On Jan. 25, 2008, after a brain aneurysm, William Baker was admitted to the nursing home, said Louisville attorney Martha Marie Eastman.

Eastman said the facility failed to assess and monitor Baker's respiratory condition or to suction him. Baker developed breathing problems and was transferred to a Lexington hospital, Eastman said.

Baker died at the hospital on Jan. 31, 2008, according to a lawsuit filed Feb. 26 in Clark Circuit Court by Baker's son, Greg Baker.

"The lack of care and attention caused Mr. Baker to suffer in a most traumatic fashion and ultimately die," the lawsuit said.

The lawsuit also the said the facility "established staffing levels that created recklessly high nurse/resident ratios."

Dennis McNatt, the administrator at the nursing home, said Wednesday that "we have just been served with a copy of the complaint and haven't had a chance to fully review its allegations."

The lawsuit is the latest in a series of problems for the facility, which in 2008 received two type A citations — the most serious the state can give. One, in August, was for not calling a doctor when a man lost more than 87 pounds in 19 days.

At the end of the 19 days, the man was found unresponsive and was taken to the hospital, according to the citation from the Kentucky Cabinet for Health and Family Services

A second type A citation was issued Jan. 12 after a patient received the wrong dose of an anti-seizure medication for 40 days in November and December, an error that wasn't discovered until the patient suffered a seizure.

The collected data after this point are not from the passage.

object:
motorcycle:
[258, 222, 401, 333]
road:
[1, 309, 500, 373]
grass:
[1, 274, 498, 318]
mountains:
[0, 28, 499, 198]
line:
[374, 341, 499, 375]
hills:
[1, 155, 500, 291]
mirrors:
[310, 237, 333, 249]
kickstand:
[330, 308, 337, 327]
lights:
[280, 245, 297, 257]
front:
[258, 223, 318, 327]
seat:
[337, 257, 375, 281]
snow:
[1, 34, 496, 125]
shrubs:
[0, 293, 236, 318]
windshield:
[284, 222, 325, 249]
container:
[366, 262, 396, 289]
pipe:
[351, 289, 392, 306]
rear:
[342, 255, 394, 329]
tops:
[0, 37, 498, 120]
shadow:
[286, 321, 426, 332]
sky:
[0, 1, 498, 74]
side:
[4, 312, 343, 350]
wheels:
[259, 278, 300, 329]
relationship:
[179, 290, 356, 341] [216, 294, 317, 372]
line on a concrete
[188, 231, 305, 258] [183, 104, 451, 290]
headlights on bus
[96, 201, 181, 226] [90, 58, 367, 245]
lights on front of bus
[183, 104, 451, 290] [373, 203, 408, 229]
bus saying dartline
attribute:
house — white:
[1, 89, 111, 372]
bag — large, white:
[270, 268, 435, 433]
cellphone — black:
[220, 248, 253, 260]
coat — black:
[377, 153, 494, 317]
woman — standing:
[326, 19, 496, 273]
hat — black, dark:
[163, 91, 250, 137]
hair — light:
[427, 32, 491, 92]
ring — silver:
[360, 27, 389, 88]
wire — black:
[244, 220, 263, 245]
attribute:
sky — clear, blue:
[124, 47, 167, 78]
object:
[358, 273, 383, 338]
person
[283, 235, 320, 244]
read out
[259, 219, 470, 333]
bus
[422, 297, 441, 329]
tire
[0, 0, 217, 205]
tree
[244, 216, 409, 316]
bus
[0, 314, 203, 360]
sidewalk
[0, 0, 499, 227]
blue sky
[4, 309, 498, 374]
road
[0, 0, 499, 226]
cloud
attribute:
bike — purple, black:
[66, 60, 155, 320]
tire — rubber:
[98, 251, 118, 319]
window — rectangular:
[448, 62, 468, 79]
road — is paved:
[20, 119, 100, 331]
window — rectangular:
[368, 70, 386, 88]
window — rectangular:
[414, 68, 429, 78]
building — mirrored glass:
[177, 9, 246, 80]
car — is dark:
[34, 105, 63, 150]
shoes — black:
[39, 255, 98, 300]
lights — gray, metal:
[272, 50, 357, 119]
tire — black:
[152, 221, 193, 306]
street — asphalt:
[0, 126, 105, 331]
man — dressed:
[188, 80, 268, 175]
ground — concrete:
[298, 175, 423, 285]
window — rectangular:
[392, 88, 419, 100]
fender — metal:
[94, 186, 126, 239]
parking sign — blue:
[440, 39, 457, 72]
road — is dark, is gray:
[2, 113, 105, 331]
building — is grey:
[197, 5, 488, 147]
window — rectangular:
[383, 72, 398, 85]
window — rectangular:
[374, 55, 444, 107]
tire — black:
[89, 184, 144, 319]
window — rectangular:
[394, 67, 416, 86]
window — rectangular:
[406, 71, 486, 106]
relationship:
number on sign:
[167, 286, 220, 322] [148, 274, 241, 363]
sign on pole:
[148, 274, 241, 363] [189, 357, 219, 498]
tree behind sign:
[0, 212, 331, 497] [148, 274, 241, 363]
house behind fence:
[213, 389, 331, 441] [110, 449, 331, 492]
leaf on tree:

The facility didn't have a system to make sure that medications were administered properly, according to the Jan. 12 citation.

By Feb. 12, however, the nursing home was meeting requirements to serve patients receiving Medicare and Medicaid and was no longer in danger of losing its federal funding, said Beth Fisher, a spokeswoman for the Cabinet for Health and Family Services. There are 166 patients at the facility.